● Provided data:
☆ ☆ ☆

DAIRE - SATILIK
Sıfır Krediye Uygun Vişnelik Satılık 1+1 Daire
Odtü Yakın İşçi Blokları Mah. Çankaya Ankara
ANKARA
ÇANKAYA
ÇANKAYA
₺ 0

☆ ☆ ☆

● What to work on:
Lay out every line of the data above as a numbered list, omitting any blank lines.

● Response for this exercise:
1. DAIRE - SATILIK
2. Sıfır Krediye Uygun Vişnelik Satılık 1+1 Daire
3. Odtü Yakın İşçi Blokları Mah. Çankaya Ankara
4. ANKARA
5. ÇANKAYA
6. ÇANKAYA
7. ₺ 0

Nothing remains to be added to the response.